I walk over to the station to find Lucy on her hands and knees, her head under one of the desks.

“Do you see it?” a man says from behind the tall desktop bordering the nurses’ station. I recognize him—he’s the dad from room two, here with his daughter who’s had an anaphylactic reaction to cashews. I’d just checked on them an hour ago. What’s going on?

“I think he’s over here,” I hear Lucy say, her voice slightly muffled from still being under the desk. “Come out, little Cinnamon.”

“Cinnamon?” I ask Evie. “Who’s Cinnamon?”

“There’s a rat on the loose,” Evie nearly screams, placing her hands on her cheeks.

“It’s not a rat,” the dad says, his face worried. “It’s my daughter’s gerbil. She brought it in her backpack. I had no idea.”

“Come on, little guy,” Lucy says, burrowing farther under the desk.

“Get it out of here,” Evie yells.

“I’m doing my best—ouch,” Lucy says, hitting her head on the underside of the desk as she backs out. She leans back on her heels, rubbing the spot with her fingertips, her face looking apologetic. “I don’t know where it went.”

Evie lets out a little shriek. “I can handle blood, infected wounds, broken bones, fingers cut off. But I do not do rodents,” she says, wringing her hands together.

Out of the corner of my eye, I see a little brown-and-white ball of fur scamper toward the other side of the nurses’ station.

“There!” I say, pointing over to the desk in the corner where I see it squeeze under one of the rolling cabinets.

Lucy scrambles over to where I’m pointing, grabs onto the cabinet the little guy just went under, and starts to slowly move the rolling file drawer out, away from the wall.

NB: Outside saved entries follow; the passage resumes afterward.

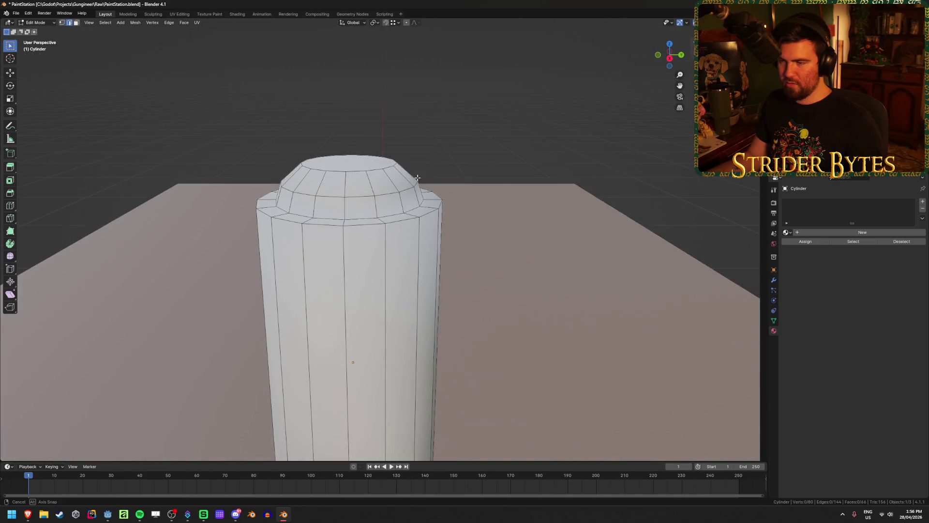
key(3)
click(377, 163)
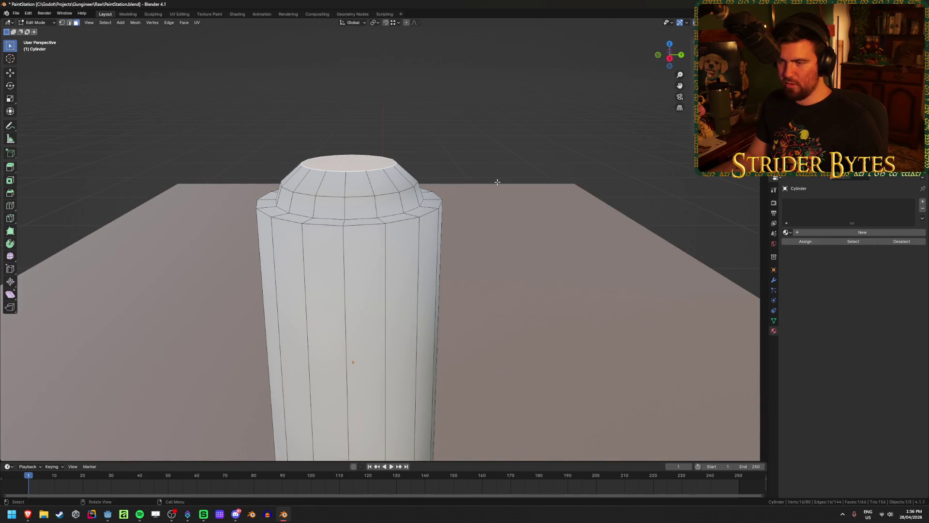
key(e)
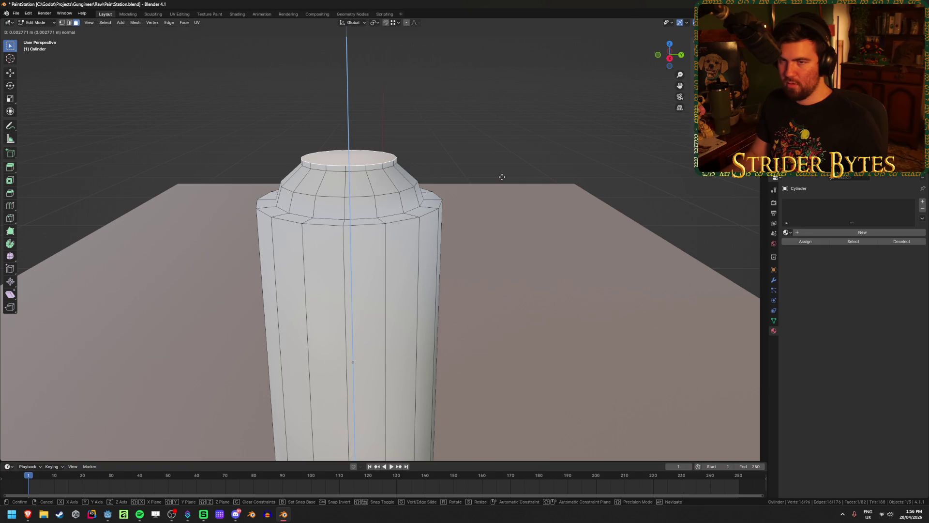
key(equal)
text(25)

“Please be careful,” the dad says.

“A little help, please?” Lucy asks, and I make quick work of walking inside the nurses’ station and getting down on the floor. I’ve done a lot of things in the name of medicine, but this is a new one—on my hands and knees looking for a rodent.

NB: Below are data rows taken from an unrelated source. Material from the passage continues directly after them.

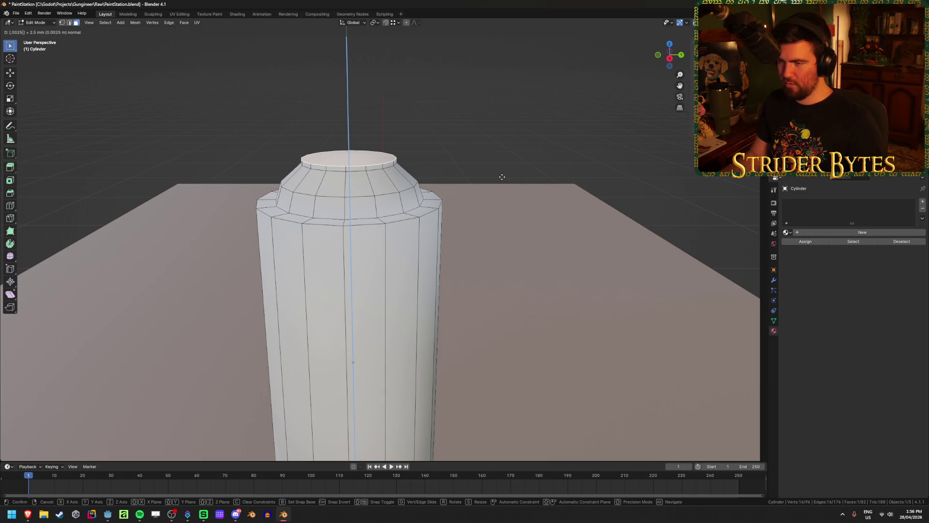
key(Return)
- Check the spray paint reference images, then inset the top face by 1 cm
key(KP_1)
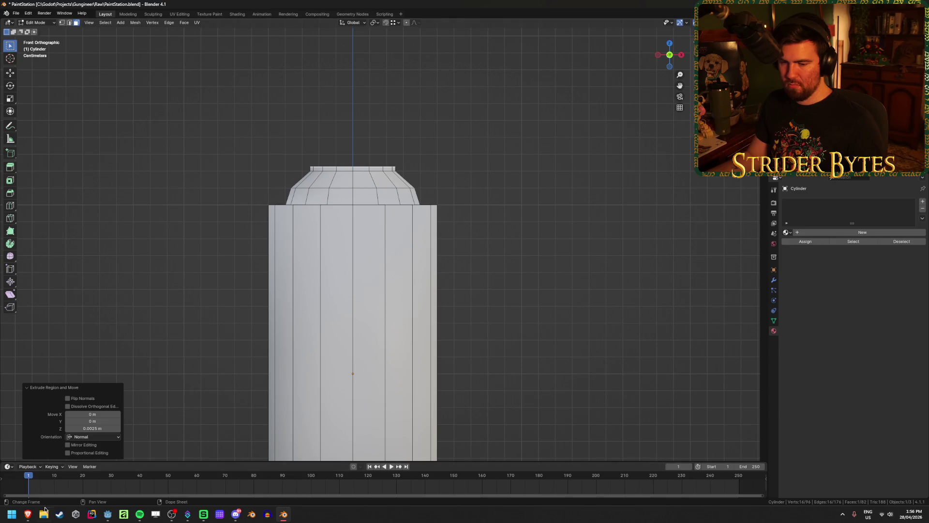
mouse_move(28, 514)
click(174, 472)
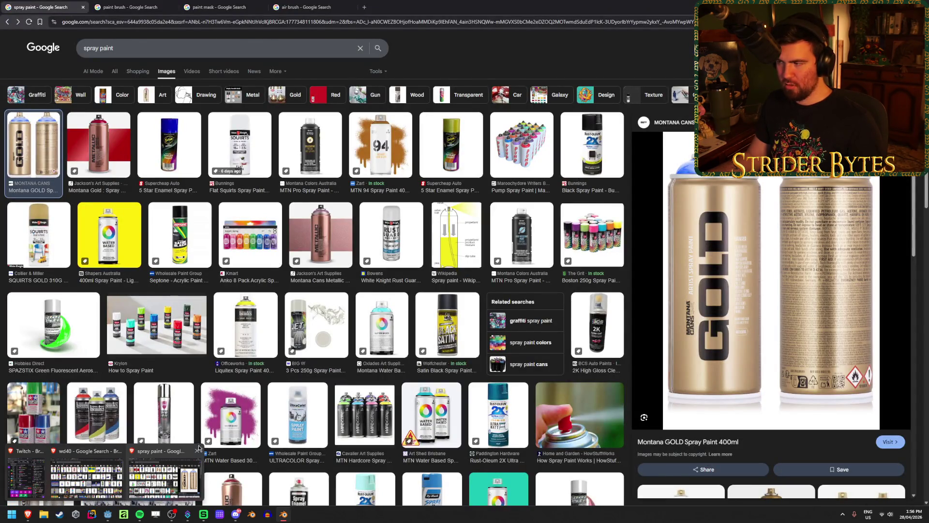
key(KP_8)
key(KP_8)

I hear the clank of something falling on the floor near me, and I look down to see the otoscope that was in my pocket is now on the floor, broken in two, the head separated from the handle. Crap. That was my favorite one.

“Hurry, please,” she says.

“What can I do?” I ask, pushing the useless otoscope to the side and quickly moving closer to Lucy. So close I can smell the citrus and floral scent she’s wearing. Old me would have told her she smelled good and then added something stupid like, Did you wear that scent for me? New me keeps my trap shut. See? Growth. I can still think it—I just don’t need to say it.

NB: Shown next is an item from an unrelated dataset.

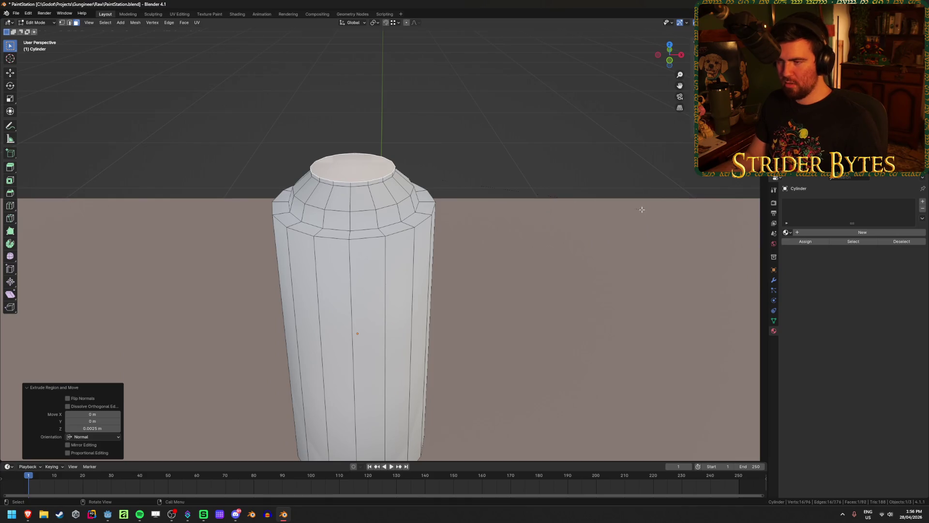
key(i)
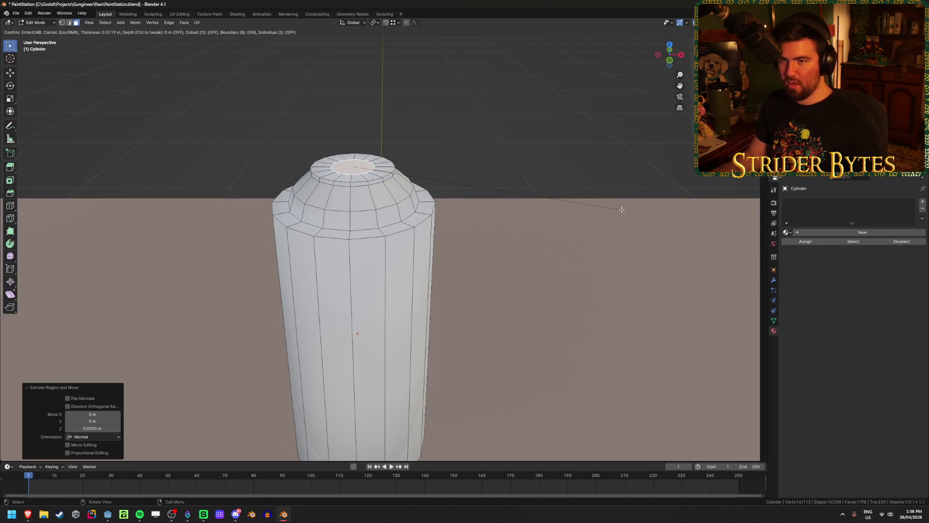
text(.01)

“I think we’ve got him cornered,” Lucy says. “If you could ease the cabinet out and block that side with your body in case he tries to go back under, then I’ll try and grab him.”

I do as she asks, slowly pulling the metal rolling file cabinet out from under the desk, keeping a lookout to make sure he doesn’t crawl back under it.

Lucy quickly moves under the desk, reaching her arm back behind it to try and grab Cinnamon.

“Do you see him?”

“Yes,” she says. “He’s just out of my reach.” She’s lying on the floor now, scooting closer with small movements as she reaches for the gerbil. The top of her purple scrub set is riding up just enough that I catch a peek of creamy white skin. I look away.

“Come on, you stale cracker,” she says, her voice sounding stretched as she tries to reach for it.

“Stale cracker?” I ask, not able to help myself.